Information supplied:

● ● ● ● ● ● ●

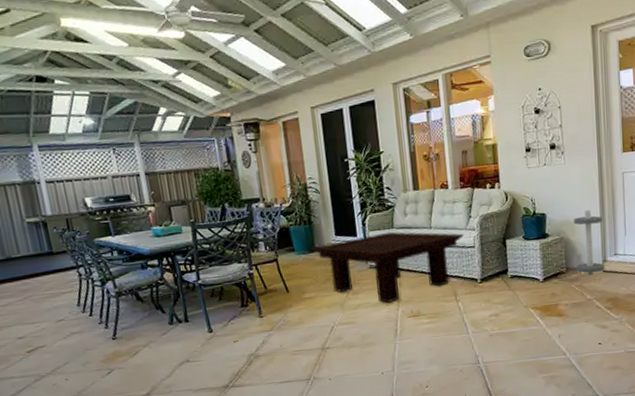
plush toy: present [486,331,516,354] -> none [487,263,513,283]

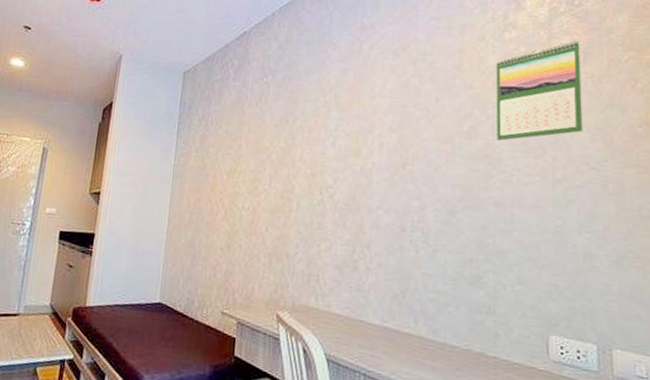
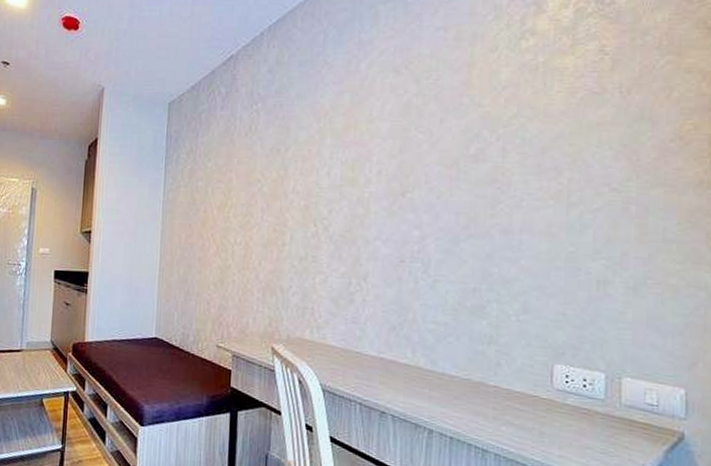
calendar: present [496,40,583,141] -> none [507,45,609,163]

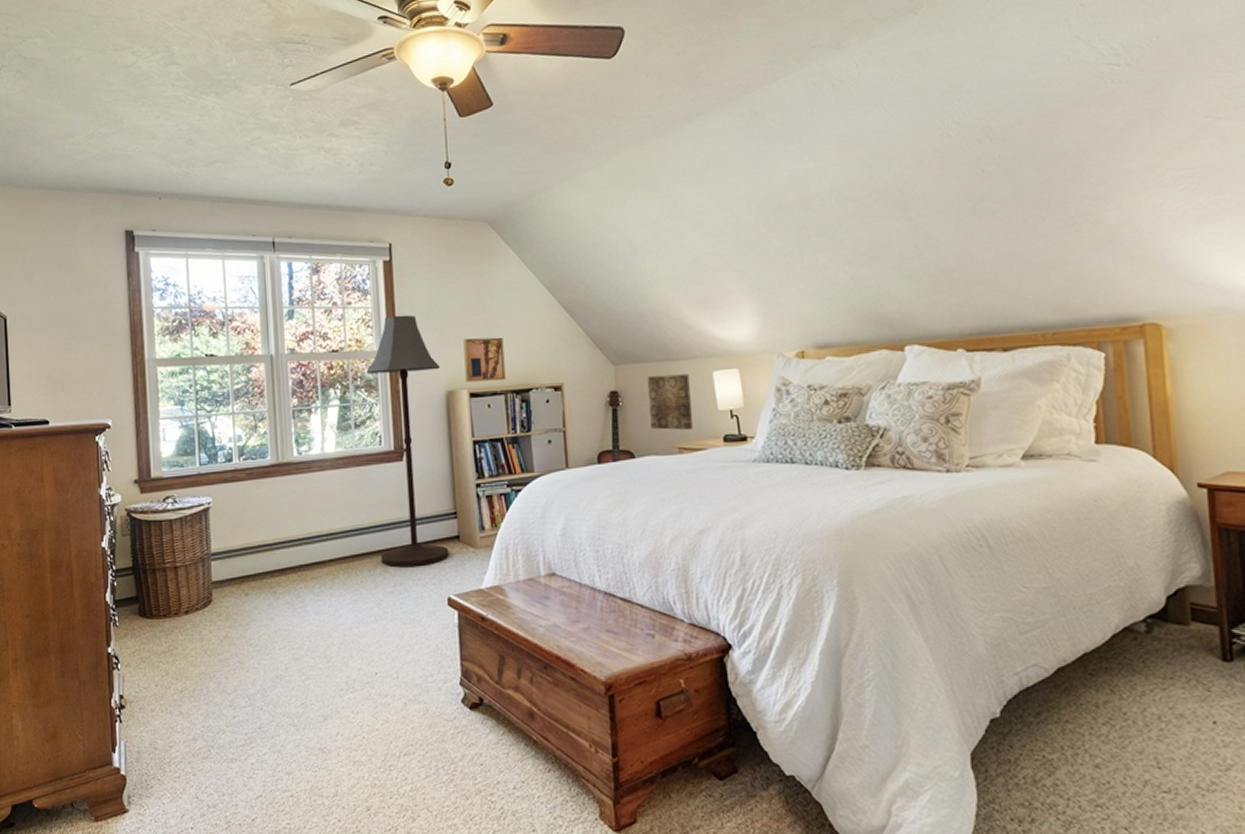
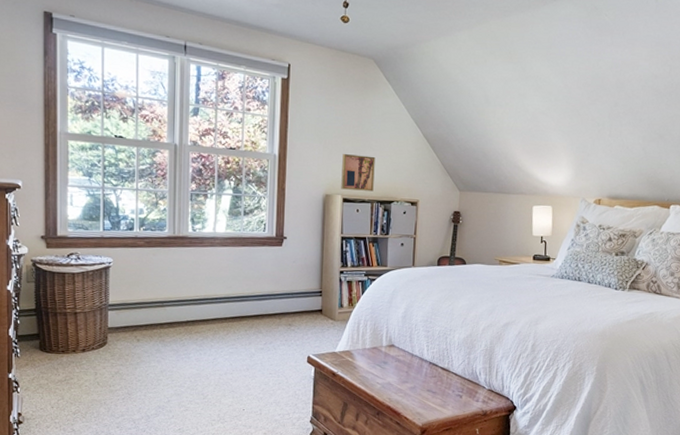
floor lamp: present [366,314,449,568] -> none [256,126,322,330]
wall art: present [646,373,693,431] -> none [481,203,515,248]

● ● ● ● ● ● ●

What you will do: Output the data exactly. Leave every picture out.

Solution for this exercise:
plush toy: present [486,331,516,354] -> none [487,263,513,283]

calendar: present [496,40,583,141] -> none [507,45,609,163]

floor lamp: present [366,314,449,568] -> none [256,126,322,330]
wall art: present [646,373,693,431] -> none [481,203,515,248]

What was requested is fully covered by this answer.